Das scherte den „Little Bastard“ aber noch nie und so nimmt er auch auf dem neusten Werk kein Blatt vor den Mund. Gleich auf dem Opener „Hey God“ fordert er mit kratziger Stimme und blecherner Dobro den Allmächtigen dazu auf, herabzusteigen und sich den ganzen Scheiss doch mal anzugucken, den hier unten schon lange niemand mehr aushalten kann. Das ist nicht der Stoff, den gewöhnliche Country-Fans hören möchten. Genauso wenig, wie in „The Eyes Of Portland“ auf emotionale Weise das strukturelle Problem der Obdachlosigkeit im „Land Of Plenty“ angeprangert wird. Allein auch schon der nächste Song-Titel, „Land Of The So-Called Free“, dürfte nicht unbedingt Trump-Wähler anziehen.

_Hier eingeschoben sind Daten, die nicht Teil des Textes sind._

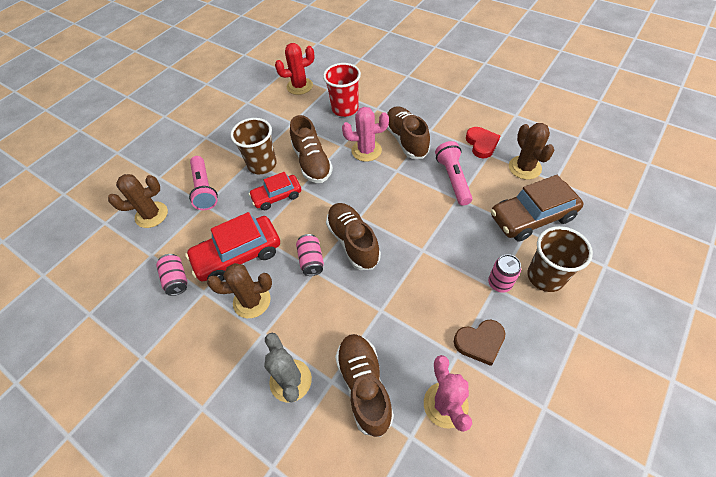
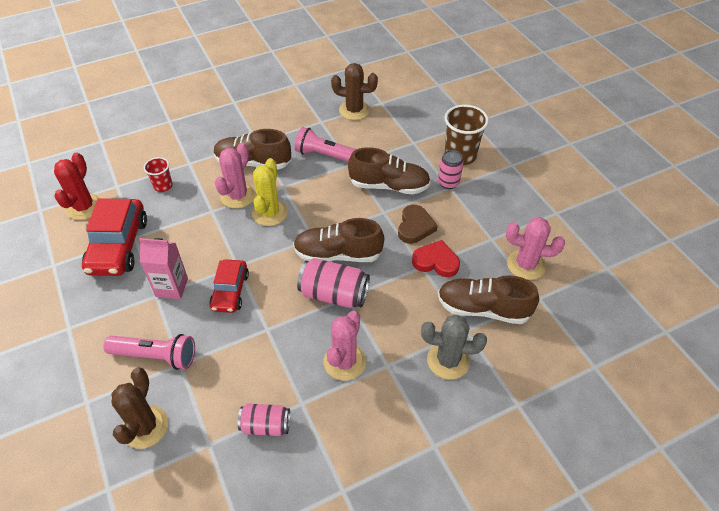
camera: 65 degrees left, 5 degrees down
(238, 255) = (279, 354): red car -> red car (118, 246)
(252, 301) = (344, 362): brown cactus -> pink cactus
(262, 164) = (172, 287): brown cup -> pink carton
(311, 260) = (334, 294): pink can -> pink can, size x1.55
(312, 162) = (211, 244): brown shoe -> brown shoe (389, 186)
(345, 109) = (163, 186): red cup -> red cup, size x0.56
(364, 177) = (270, 213): none -> yellow cactus
(480, 342) = (489, 220): brown heart -> brown heart (415, 227)
(481, 144) = (306, 120): red heart -> red heart (436, 261)
(532, 217) = (404, 133): brown car -> none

Mellencamp hält auf „Orpheus Descending“ nicht nur sein Niveau als einer der besten und relevantesten Singer/Songwriter der USA, sondern verfestigt durch die konstant aussergewöhnlich hohe Qualität seinen Status. Musikalisch bewegt er sich mit seinen kongenialen und langjährigen Musikerkolleg:innen (inklusive Lisa Germano’s traumhaftem Violinen-Signature-Sound!) auf den kontemporären Spuren Woody Guthries („One More Trick“), klingt zuweilen wie ein bedächtiger Tom Waits („Amen“) und kann immer noch groovige Rocker („Orpheus Descending“) abliefern.

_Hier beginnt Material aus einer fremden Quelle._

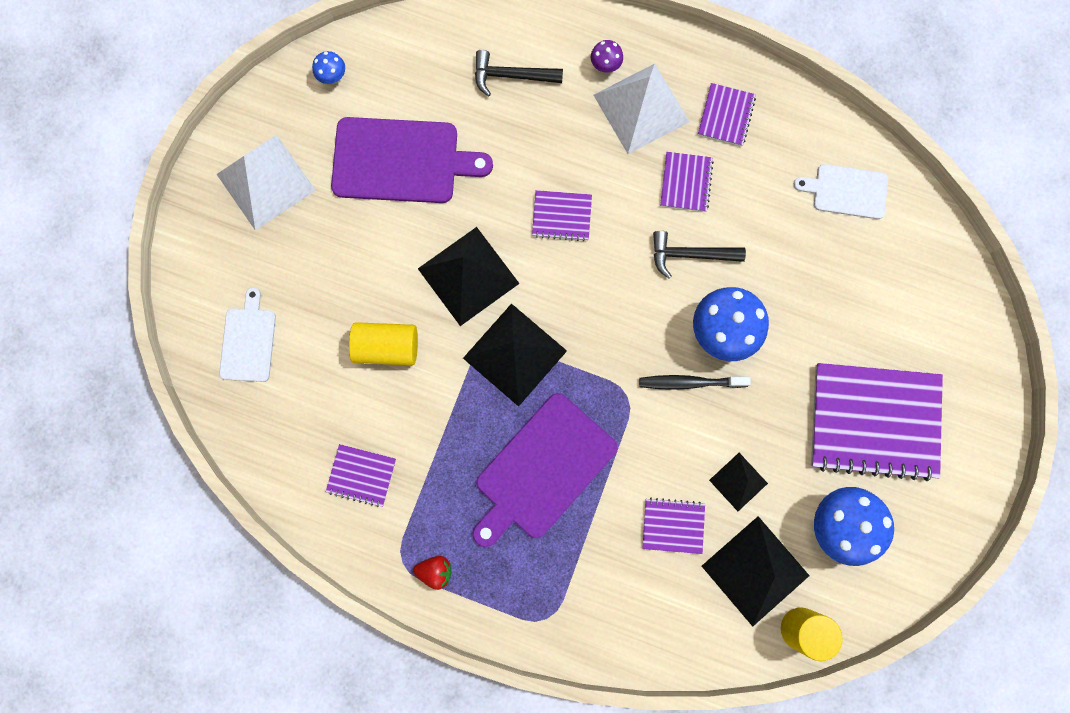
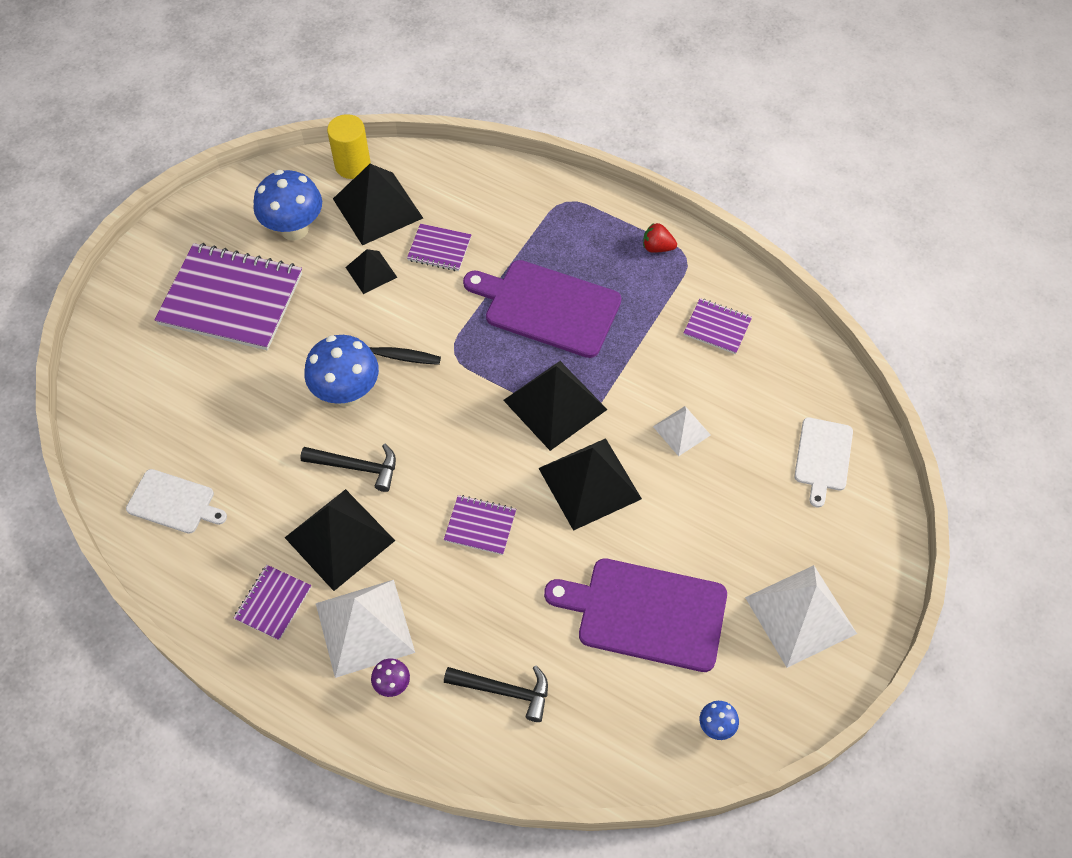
camera: 170 degrees left, 20 degrees down
(387, 347) = (681, 430): yellow cylinder -> white pyramid
(542, 470) = (547, 307): purple cutting board -> purple cutting board turned 120 degrees counterclockwise
(685, 182) = (339, 539): purple notebook -> black pyramid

Bei aller (berechtigten) Wut bleiben Mellencamp jedoch immer noch der zuversichtliche und versöhnliche Blick auf eine „Perfect World“ und die Hoffnung, diesen nicht zu verlieren. Ausserdem möchte der Mit-Initiator von „Farm-Aid“ trotz aller Widrigkeiten eine weitere Sache nie verlieren: sein bereits oben angesprochenes Rückgrat. Dies macht er in „Backbone“, dem letzten Track des Albums, so eindrücklich wie wunderschön deutlich: „Let me leave on my backbone – so I still have my pride – when they lay me down to die.“
Bleibt zu hoffen, dass bis dahin noch einige Zeit vergehen wird.